--- Document text ---
━━━━━━━━━━

Childless Women Do Not Lack "An Essential Humanity"

Childless Women Do Not Lack "An Essential Humanity"

An easy way to piss me off is to make a sweeping generalization about a large group of people and claim that they all possess the same characteristic. While it seems obvious to me that this is a wrong and misguided thing to do, there are actually people out there who do this. Not only do they make untrue generalizations, but sometimes their words are published on popular websites.

I should probably ignore things like this that piss me off, and most of the time I do. But every once in a while it's impossible. The example this time is a woman named Carol Sarler who wrote an article in the Daily Mail, putting down childless women. Not content to say something just slightly less offensive, she states that childless woman “lack an essential humanity.”

━━━━━━━━━━

--- Raw data ---
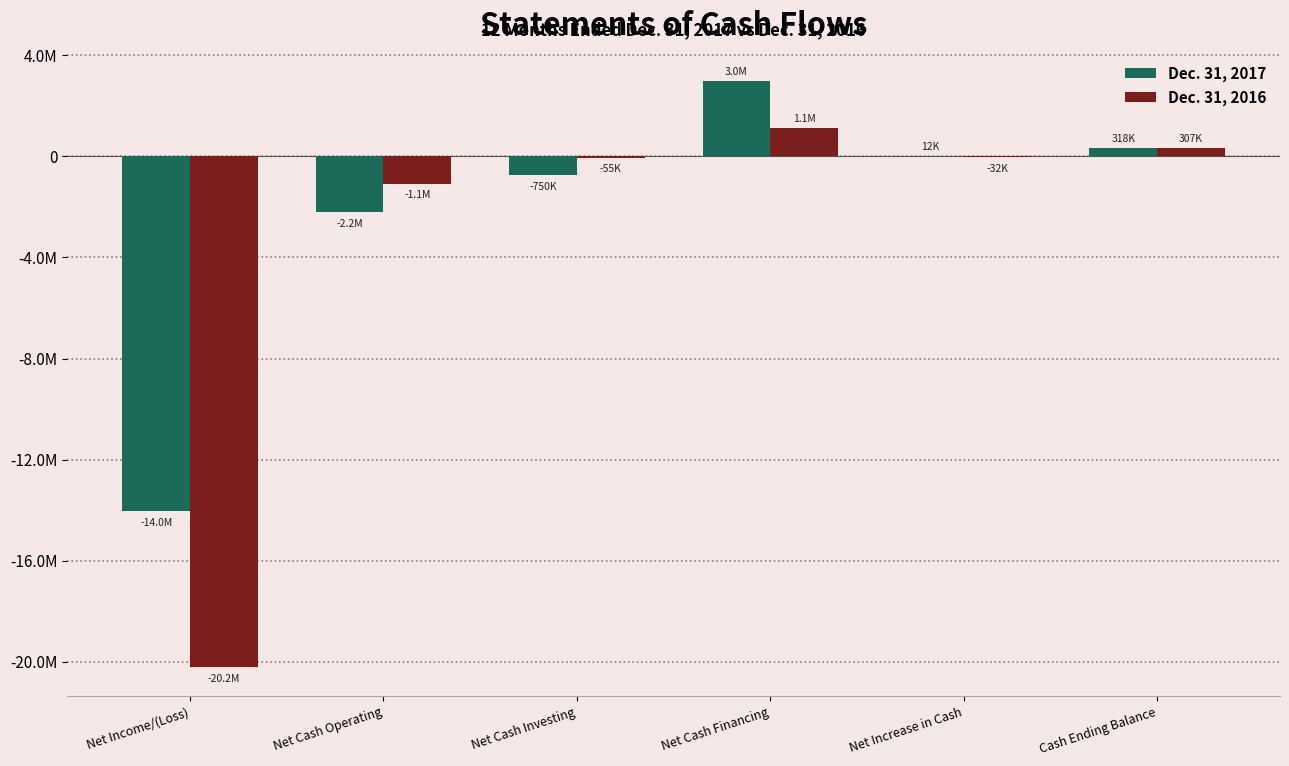

What is the highest value of the Dec. 31, 2017 series?

2975634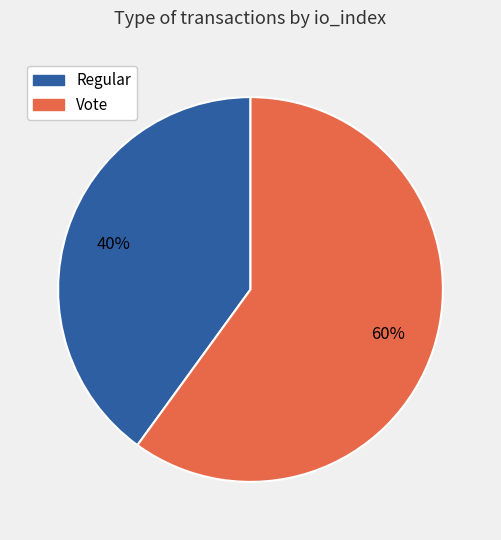

To the nearest percent, what is the difference between the Regular and Vote slice percentages?

20%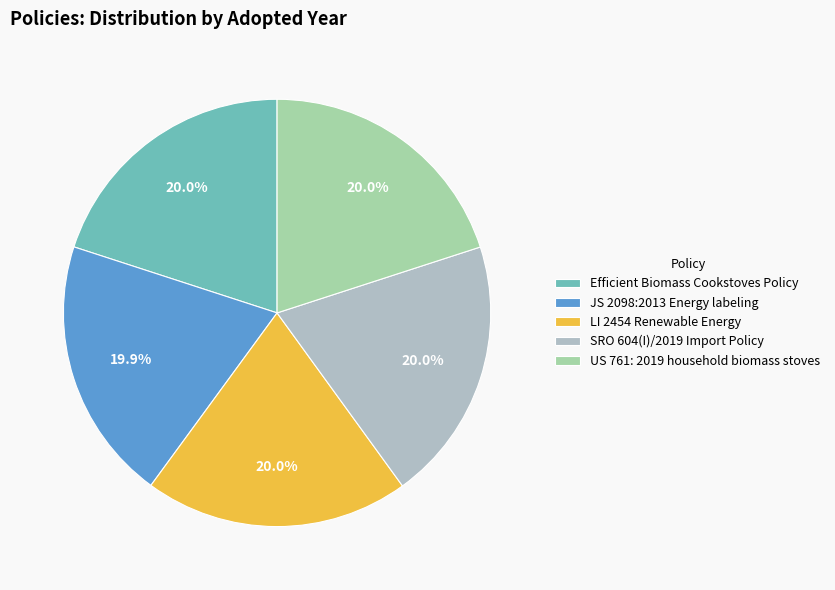

Does Efficient Biomass Cookstoves Policy account for over 50% of the chart?

No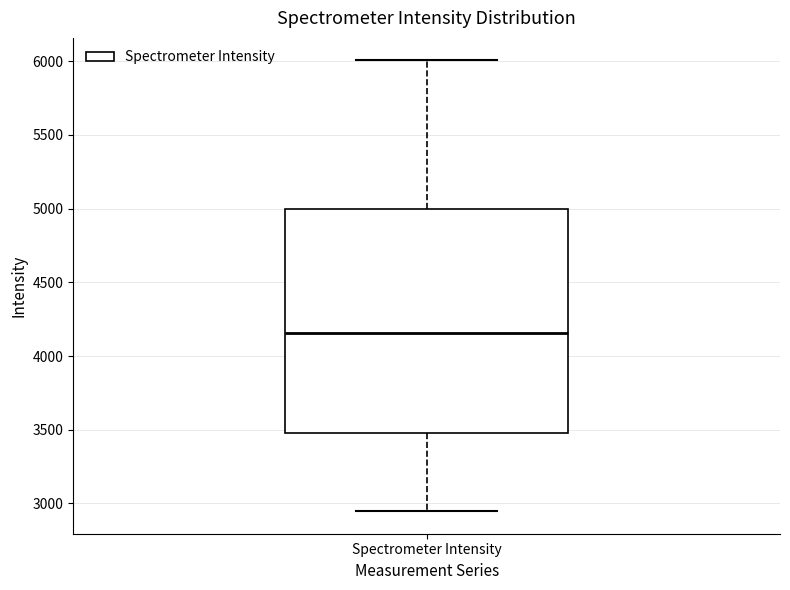

Transcribe this box plot: give where the median line is, the range the box spans, and where the two whiskers end, as read against the y-axis. The values are not printed on the chart, so give them approximately, as read against the axis.

median 4150, box 3500 to 5000, whiskers 2950 to 6000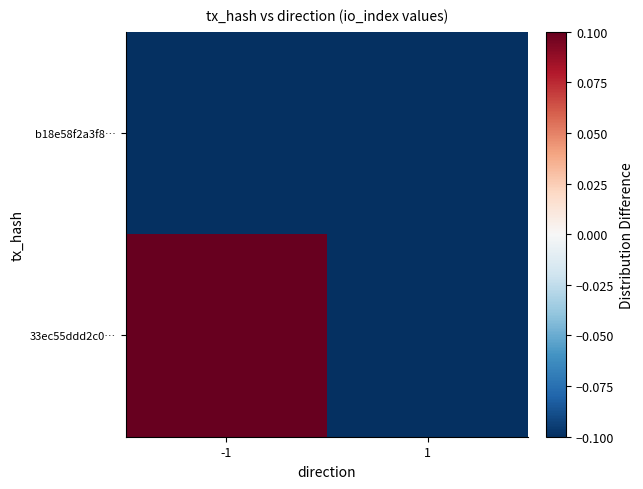

Which category has the highest value across all series?

-1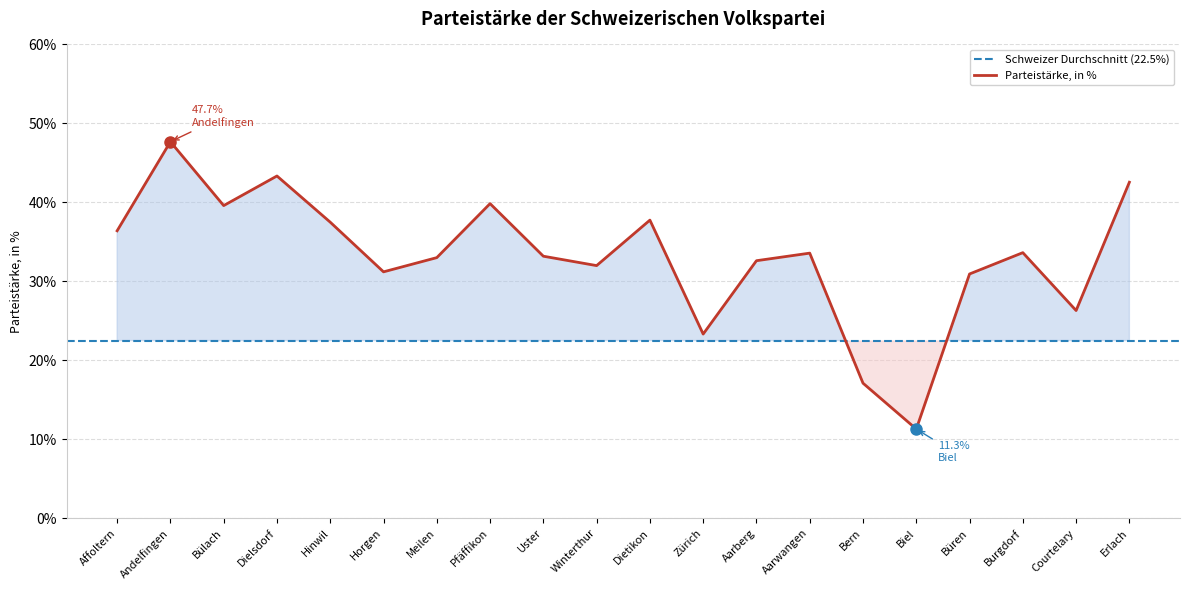

How many data points does each series have?

20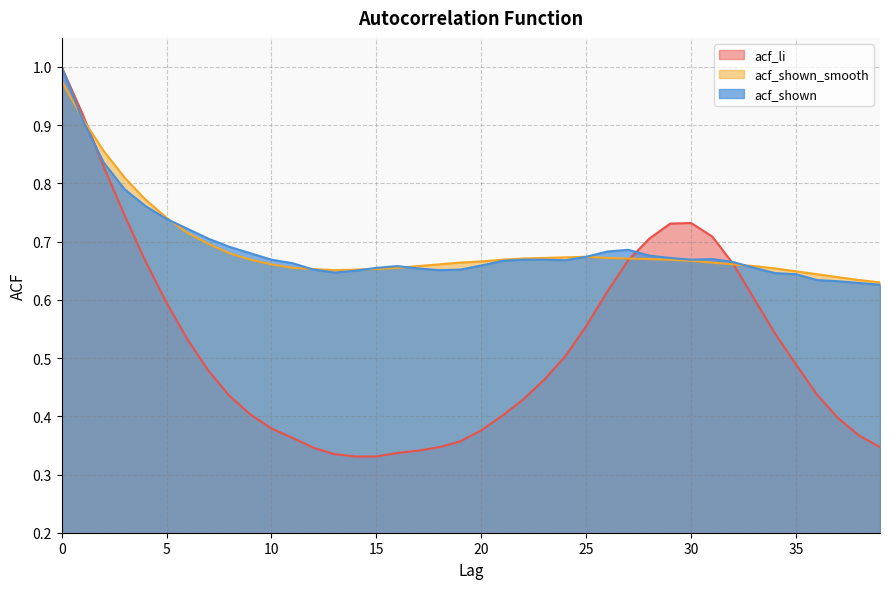

How many acf_shown values are between 0 and 1?

40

━━━━━━━━━━

--- Actions to take ---
A) Translate this sentence from the post on childless women into Spanish: "I should probably ignore things like this that piss me off, and most of the time I do."
B) Carry on the post about childless women from its last sentence, keeping the same voice and argument.

--- Response list ---
A) Probablemente debería ignorar cosas como esta que me hacen enojar, y la mayoría de las veces lo hago.

B)
Much as I like to trumpet the importance of a woman's right to choose all things at all times, there's one choice I simply cannot understand: the choice of an otherwise sane and healthy woman not to have children. [...]

[If a woman] says she hasn't a shred of maternal feeling in her, moreover, if she says she would prefer to concentrate on her career and that a child would only get in the way of it, then my head might acknowledge her right to do so. But my heart whispers: 'Lady, you're weird.'

Sarler points to recent research that shows that “far from bosses and colleagues always being suspicious of a working mother, the opposite is becoming true: it is the childless woman who is regarded as cold and odd.” (When I read that, my first thought was that I’d really like someone to do a breakdown of the results of this study. I’ve seen Bella DePaulo tear through enough of these types of studies to be suspicious right from the beginning.)

If Sarler had worded her article in such a way that encouraged employers not to discriminate against hiring mothers, and also not to assume that childless workers are automatically harder working, that would be one thing. But Sarler says that mothers are the better workers and that bosses are right to distrust women who don't want children. Apparently, being childless means you’re out partying all the time.

It's not the mothers, for a start, who are going to turn up late and hungover after a night on the razz; they'll have been up, dressed and alert for hours, having cooked a family breakfast and delivered their children to school. On time.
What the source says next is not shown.